(Beginning of Text for analysis)
American Gangster / Blade Runner: The Final Cut

It's a great thing and lucky coincidence that there are two Ridley Scott films opening this weekend in Chicago. One, made 25 years ago, is Blade Runner: The Final Cut, made in a time in Scott's career where he was still fresh from making commercials and was often accused of putting style over substance in his work. That groundbreaking sci-fi work was not a commercial success when it was first released, but seeing it again recently on the big screen (projected digitally no less, although the print showing at the Music Box Theater beginning today will be a new 35mm print) reminded me how much I miss filmmakers who do put so much thought and attention into the look of their film. There isn't a frame of that film that can't be frozen, framed and put on a wall as a legitimate work of art.
(End of Text for analysis)
▸ **What the task asks**
Repeat the review of the two Ridley Scott films word for word, in full. The rows play no part in the work here.
(Beginning of Extracted records)
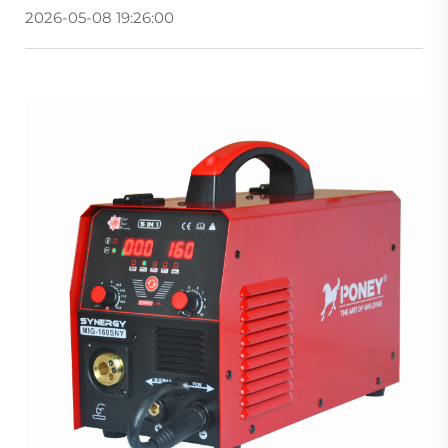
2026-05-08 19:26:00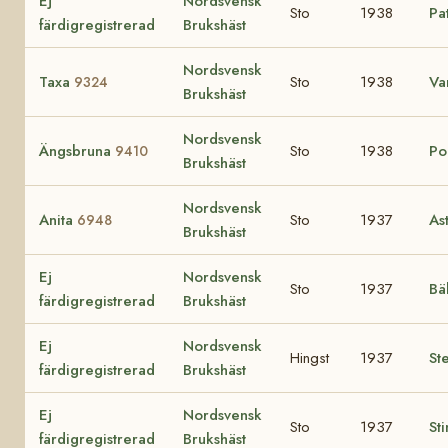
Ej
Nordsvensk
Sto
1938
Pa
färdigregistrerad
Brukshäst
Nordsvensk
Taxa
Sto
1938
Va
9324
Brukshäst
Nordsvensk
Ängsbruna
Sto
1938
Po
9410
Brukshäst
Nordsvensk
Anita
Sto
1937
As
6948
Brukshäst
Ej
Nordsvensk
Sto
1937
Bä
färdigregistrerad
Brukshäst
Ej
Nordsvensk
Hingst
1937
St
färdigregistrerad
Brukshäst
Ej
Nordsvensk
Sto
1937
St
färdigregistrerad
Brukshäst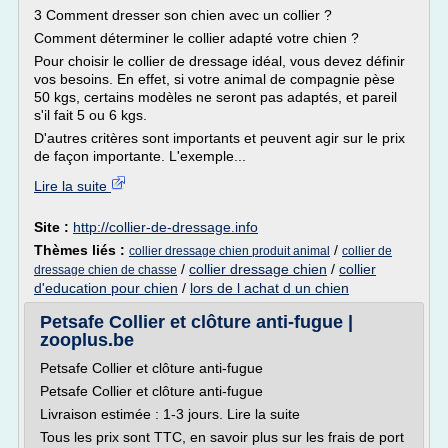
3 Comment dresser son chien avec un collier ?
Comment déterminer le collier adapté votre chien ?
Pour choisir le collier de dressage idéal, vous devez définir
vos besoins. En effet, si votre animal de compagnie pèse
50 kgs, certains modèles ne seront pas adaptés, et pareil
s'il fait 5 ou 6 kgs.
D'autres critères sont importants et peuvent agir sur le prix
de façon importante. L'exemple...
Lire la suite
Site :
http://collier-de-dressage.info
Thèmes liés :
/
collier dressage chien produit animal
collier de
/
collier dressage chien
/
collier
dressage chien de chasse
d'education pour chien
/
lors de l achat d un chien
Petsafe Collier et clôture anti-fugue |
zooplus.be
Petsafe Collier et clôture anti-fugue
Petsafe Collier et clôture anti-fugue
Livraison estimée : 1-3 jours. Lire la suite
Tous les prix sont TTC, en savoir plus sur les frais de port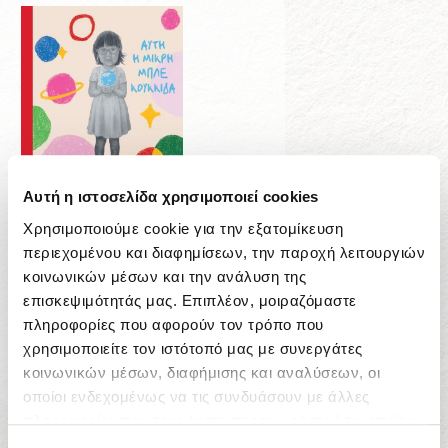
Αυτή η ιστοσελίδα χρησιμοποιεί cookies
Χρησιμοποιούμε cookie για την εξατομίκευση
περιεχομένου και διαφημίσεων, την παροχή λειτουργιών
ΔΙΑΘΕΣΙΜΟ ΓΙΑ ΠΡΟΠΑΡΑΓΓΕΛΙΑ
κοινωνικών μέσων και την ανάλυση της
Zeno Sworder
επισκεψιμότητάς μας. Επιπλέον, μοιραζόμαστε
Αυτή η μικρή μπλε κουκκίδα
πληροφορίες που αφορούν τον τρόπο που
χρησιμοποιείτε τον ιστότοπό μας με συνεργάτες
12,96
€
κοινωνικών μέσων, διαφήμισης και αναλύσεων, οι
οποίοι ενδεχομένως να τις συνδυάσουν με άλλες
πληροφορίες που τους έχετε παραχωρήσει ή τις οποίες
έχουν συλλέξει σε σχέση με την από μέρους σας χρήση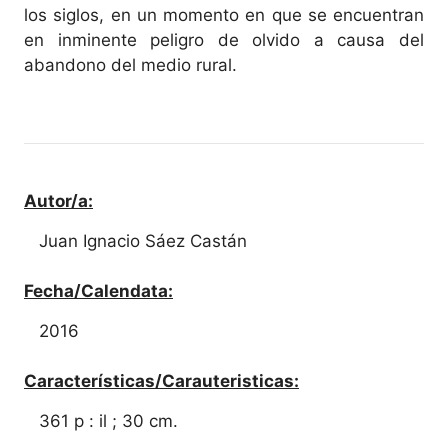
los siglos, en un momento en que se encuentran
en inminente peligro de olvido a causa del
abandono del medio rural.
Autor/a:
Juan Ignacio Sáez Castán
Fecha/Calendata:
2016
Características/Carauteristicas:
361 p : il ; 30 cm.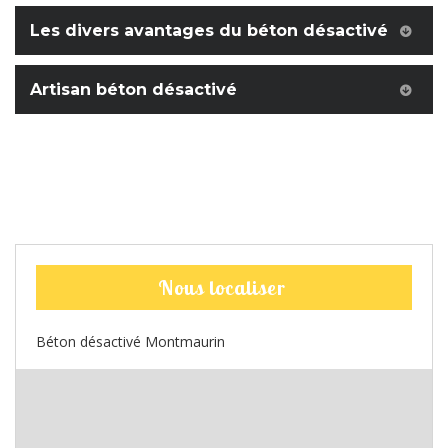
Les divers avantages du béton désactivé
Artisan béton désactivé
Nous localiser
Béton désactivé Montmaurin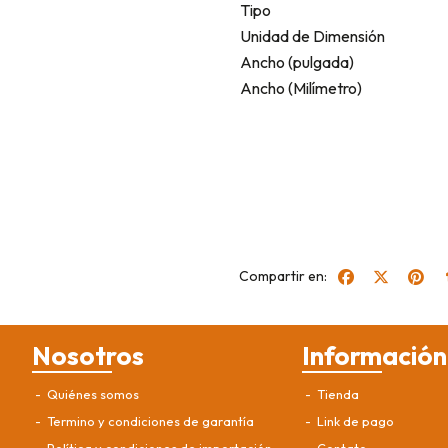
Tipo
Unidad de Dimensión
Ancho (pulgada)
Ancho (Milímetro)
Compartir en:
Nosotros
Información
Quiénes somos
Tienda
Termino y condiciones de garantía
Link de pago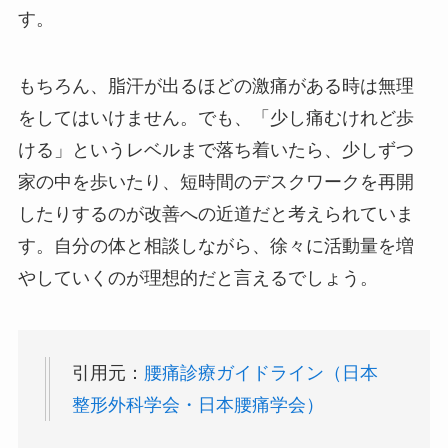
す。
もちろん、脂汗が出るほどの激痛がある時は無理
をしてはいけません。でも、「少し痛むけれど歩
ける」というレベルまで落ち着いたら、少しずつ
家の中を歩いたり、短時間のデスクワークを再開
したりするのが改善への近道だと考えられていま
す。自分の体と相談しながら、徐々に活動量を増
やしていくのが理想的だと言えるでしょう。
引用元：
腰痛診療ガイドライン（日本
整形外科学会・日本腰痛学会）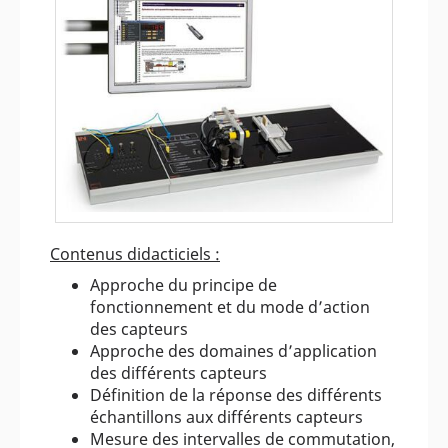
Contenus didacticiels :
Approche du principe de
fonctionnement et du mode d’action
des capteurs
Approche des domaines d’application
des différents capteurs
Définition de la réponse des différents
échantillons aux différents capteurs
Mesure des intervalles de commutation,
(End of Extracted records)
▸ **Task solution**
American Gangster / Blade Runner: The Final Cut

It's a great thing and lucky coincidence that there are two Ridley Scott films opening this weekend in Chicago. One, made 25 years ago, is Blade Runner: The Final Cut, made in a time in Scott's career where he was still fresh from making commercials and was often accused of putting style over substance in his work. That groundbreaking sci-fi work was not a commercial success when it was first released, but seeing it again recently on the big screen (projected digitally no less, although the print showing at the Music Box Theater beginning today will be a new 35mm print) reminded me how much I miss filmmakers who do put so much thought and attention into the look of their film. There isn't a frame of that film that can't be frozen, framed and put on a wall as a legitimate work of art.